Bain confirmed the raid on its Shanghai headquarters in a statement at the time, but provided no other details.
Then, in May, China’s state television broadcast a program depicting a raid on consultancy Capvision Partners’ premises, defying the crackdown for everyone to see.
Capvision said in a statement shortly after the broadcast that it would follow national security regulations, but declined to speak further.
China amended its counter-espionage law in July, much to the dismay of the United States, with wide-ranging changes that included prohibiting the transfer of any material related to national security and widening the definition of spying.
‘It’s written in such a broad way that American businesspeople may be charged of espionage for engaging in practices that are entirely lawful and acceptable elsewhere in the world,’ Burns said of the new counter-espionage statute.
He stated that routine ‘due diligence’ on a company’s finances, which is used to influence investment or joint venture decisions, may be considered spying under the new rule.
‘I believe they want to dominate data about Chinese individuals and companies,’ said Burns. ‘I believe that is at the heart of the problem with those American corporations that operate in that space.’
Last year, China’s Ministry of State Security encouraged its citizens to participate in counter-espionage efforts, setting up tip lines for individuals to report suspected activities and offering to congratulate and reward them.
The ministry claimed to have discovered two nationals spying for the US Central Intelligence Agency, describing how the accused were recruited and placed them under investigation.

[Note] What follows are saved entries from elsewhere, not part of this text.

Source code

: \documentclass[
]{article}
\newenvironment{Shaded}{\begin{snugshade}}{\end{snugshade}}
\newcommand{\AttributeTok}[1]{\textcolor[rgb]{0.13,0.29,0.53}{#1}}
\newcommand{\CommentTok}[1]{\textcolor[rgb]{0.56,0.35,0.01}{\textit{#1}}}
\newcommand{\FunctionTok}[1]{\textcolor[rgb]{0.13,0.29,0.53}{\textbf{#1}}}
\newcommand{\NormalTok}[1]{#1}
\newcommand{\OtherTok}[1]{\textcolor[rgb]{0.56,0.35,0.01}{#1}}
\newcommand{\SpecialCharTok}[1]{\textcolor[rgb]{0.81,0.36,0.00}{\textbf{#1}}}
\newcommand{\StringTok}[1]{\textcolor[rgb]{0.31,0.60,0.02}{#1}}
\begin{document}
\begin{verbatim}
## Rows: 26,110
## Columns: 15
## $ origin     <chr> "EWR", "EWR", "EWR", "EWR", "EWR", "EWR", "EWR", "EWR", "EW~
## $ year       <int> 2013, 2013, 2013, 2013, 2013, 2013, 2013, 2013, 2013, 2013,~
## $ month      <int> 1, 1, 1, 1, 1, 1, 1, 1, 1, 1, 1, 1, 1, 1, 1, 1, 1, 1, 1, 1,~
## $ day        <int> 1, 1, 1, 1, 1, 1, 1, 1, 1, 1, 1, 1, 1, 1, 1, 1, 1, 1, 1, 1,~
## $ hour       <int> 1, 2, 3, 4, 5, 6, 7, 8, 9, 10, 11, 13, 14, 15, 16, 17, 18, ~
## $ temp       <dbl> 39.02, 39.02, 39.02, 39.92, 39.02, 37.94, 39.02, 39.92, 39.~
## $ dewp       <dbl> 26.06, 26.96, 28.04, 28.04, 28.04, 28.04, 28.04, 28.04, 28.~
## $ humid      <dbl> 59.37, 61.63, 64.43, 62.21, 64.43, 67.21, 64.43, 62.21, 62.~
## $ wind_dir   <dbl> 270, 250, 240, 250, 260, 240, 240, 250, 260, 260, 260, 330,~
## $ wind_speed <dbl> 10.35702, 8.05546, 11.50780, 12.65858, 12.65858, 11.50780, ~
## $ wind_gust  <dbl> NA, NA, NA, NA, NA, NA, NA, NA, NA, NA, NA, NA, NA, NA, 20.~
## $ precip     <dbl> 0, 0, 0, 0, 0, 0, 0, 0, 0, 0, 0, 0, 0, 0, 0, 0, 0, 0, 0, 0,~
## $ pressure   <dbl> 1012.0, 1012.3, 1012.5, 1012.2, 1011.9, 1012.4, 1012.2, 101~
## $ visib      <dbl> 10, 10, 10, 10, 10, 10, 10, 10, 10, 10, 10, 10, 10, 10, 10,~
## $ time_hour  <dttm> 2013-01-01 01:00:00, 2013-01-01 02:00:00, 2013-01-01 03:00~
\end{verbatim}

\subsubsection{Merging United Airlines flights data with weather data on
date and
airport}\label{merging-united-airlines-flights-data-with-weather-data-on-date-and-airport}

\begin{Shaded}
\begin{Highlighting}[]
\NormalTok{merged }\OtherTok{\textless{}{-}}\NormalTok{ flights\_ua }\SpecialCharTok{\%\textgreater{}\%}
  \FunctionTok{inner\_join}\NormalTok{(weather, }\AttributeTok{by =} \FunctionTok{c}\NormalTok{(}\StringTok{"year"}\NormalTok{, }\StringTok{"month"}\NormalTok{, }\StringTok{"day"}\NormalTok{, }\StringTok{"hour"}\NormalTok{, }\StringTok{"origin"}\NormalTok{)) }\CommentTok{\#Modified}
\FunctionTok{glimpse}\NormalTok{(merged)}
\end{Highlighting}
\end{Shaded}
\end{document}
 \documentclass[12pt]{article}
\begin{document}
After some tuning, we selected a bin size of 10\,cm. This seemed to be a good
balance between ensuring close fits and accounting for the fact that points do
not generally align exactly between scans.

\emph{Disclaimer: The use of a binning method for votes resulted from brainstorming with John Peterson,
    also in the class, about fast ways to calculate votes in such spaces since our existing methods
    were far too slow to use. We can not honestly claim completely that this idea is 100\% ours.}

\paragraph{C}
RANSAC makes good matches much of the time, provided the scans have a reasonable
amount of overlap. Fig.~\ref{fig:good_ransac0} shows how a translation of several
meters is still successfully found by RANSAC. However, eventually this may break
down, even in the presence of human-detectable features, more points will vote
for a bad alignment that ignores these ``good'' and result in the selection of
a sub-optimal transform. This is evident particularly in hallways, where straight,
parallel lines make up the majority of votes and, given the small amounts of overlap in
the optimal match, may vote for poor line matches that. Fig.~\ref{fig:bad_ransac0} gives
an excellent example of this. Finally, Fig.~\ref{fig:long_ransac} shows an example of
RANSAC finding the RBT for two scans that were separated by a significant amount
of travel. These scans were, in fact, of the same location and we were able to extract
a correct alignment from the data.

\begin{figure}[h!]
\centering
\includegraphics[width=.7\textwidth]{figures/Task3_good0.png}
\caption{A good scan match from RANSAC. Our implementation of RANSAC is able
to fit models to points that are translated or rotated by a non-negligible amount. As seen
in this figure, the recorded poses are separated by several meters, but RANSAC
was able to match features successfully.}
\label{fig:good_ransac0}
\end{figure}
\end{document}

In June, the US National Counterintelligence and Security Center stated that China considered outbound data flows as a national security issue, and that new and current legislation might compel companies’ locally hired Chinese citizens to assist Chinese intelligence efforts.
The crackdown on alleged eavesdropping has significantly reduced foreign investment in China, which the nation desperately needs as its economy continues to lag after years of interruptions caused by draconian economic lockdowns.
China’s foreign direct investment fell 82 percent last year, to $33 billion on a net basis in 2023, according to the State Administration of Foreign Exchange.
Foreign company investment in China fell to its lowest level in 30 years, with outflows exceeding inflows by $17.5 billion in the fourth quarter, marking the first net outflow on record.